The study I found most fascinating was the effect money has on helping. Quoting Karl Marx, who described money as “the universal agent of separation,” Singer describes a study in which one group of subjects was primed in various ways to think about money (through word puzzles, visual prompts, and so on) then asked to perform various tasks. A second group did not have the money prompts. The “money group” took longer to ask for help, left a greater distance between chairs when asked to discuss things in a small group, and were more likely to choose solitary leisure activities. At the end of the experiment both groups were asked to donate some of the money they had been paid for their participation. The “money group” gave less. I’m not sure what to do with this, but it is intriguing.

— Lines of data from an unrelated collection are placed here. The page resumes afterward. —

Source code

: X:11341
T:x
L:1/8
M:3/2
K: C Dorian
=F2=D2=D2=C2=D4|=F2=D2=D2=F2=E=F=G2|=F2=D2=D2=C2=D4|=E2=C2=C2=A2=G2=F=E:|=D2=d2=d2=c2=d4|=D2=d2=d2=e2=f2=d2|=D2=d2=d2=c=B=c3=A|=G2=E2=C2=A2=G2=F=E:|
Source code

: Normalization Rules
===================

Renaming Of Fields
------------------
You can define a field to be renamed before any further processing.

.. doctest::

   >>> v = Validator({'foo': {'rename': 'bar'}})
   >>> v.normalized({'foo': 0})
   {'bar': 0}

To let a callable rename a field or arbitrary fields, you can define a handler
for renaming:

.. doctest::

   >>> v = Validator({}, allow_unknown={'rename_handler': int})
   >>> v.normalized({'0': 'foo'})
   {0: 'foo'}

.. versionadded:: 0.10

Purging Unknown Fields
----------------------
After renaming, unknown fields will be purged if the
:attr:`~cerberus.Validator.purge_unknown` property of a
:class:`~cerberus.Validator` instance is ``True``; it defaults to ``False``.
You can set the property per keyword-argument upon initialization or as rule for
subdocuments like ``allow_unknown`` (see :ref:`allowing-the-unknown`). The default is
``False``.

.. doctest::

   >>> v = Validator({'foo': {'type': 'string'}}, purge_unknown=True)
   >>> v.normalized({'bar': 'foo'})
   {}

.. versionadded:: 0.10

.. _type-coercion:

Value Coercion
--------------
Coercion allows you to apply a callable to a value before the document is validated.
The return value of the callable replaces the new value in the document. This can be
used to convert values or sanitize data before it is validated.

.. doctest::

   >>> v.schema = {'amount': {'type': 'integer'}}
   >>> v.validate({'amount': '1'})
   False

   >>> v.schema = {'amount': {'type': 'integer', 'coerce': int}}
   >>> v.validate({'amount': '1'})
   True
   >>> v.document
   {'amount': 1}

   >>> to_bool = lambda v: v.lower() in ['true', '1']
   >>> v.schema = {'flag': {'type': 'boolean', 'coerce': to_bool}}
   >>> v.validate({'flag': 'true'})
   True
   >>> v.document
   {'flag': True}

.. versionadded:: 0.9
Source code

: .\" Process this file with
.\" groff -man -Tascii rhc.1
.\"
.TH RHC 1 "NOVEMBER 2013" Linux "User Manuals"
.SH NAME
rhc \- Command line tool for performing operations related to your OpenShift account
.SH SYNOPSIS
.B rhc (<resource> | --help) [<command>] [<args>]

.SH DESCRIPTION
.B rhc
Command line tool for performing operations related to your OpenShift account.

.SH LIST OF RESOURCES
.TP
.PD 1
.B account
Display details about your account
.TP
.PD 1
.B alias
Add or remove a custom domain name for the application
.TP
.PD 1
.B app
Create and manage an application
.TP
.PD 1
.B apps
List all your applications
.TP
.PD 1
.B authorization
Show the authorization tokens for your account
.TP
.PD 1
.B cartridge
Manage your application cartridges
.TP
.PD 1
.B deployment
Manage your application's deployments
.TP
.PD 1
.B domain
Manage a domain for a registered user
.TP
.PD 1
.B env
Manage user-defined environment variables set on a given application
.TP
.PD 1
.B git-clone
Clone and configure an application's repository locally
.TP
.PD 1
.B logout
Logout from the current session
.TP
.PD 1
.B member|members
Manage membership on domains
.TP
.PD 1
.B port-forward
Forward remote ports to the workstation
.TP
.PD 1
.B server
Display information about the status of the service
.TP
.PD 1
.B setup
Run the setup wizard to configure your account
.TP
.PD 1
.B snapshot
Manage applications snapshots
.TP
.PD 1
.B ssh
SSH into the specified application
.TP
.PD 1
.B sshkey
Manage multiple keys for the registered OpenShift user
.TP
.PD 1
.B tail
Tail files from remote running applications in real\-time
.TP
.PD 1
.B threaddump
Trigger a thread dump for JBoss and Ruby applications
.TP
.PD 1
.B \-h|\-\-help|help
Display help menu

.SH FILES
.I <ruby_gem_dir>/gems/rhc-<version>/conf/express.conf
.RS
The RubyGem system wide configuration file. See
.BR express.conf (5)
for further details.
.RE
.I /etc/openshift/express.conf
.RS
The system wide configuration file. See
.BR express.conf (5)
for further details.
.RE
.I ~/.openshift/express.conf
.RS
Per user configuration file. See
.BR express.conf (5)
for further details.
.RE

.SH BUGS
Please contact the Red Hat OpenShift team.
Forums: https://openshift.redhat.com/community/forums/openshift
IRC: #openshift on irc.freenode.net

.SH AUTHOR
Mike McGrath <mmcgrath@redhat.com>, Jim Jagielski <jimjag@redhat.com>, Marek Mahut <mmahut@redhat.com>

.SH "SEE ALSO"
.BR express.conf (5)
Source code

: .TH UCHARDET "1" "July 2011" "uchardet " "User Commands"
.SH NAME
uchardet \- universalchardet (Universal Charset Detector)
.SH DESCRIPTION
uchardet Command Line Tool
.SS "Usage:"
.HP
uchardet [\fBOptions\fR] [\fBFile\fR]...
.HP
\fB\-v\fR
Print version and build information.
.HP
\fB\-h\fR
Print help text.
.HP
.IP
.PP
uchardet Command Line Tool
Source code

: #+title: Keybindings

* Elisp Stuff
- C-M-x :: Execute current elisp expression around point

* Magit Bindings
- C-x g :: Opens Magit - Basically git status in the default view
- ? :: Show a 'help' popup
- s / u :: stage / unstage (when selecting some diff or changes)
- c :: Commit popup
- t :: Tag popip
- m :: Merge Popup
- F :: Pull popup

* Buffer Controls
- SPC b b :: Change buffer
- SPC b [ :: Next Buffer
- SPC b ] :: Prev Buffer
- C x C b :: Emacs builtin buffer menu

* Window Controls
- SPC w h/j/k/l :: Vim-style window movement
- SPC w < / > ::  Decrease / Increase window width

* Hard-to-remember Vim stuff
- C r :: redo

I found other parts of the book worthwhile, particularly his discussion on what we are morally obligated to give (the sliding scale idea sounds more or less right to me; see the book’s accompanying website for a calculator: http://www.thelifeyoucansave.com/
). I also enjoyed chapters six and seven on how to evaluate the effectiveness of an aid organization (it’s difficult to do!). I found his argument against folks like William Easterly and the afroementioned Dambisa Moyo to be compelling as well. How can we say that infusion of aid won’t work when we’ve never really tried it?
On to a few of my problems. First, I think that Singer is far too materialistic in his understanding of “saving” a life (which, by the way, is a phrase I find quite problematic). I finished the book with the impression that, for Singer, saving a life only involves providing food and shelter. The emotional and spiritual health of a person is not considered. This was especially clear when Singer held up as models Paul Farmer and Zell Kravinsky who both strive not to love their own children more than any other child. The emotional health and well being of their children is somewhat immaterial–they have food and shelter so they are set. Singer really had no argument against this, other than it is difficult for typical human beings to live this way. I would argue that especially strong care and affection that one has for his or her own children is both natural and necessary.
All in all I enjoyed the book and encourage you to spend some time with it. For those of you in the Chicago area, a group will gather to discuss the book on June 11 at 7:30pm at United Lutheran Church in Oak Park (409 Greenfield Street). I invite you to join us for what promises to be a lively dialogue!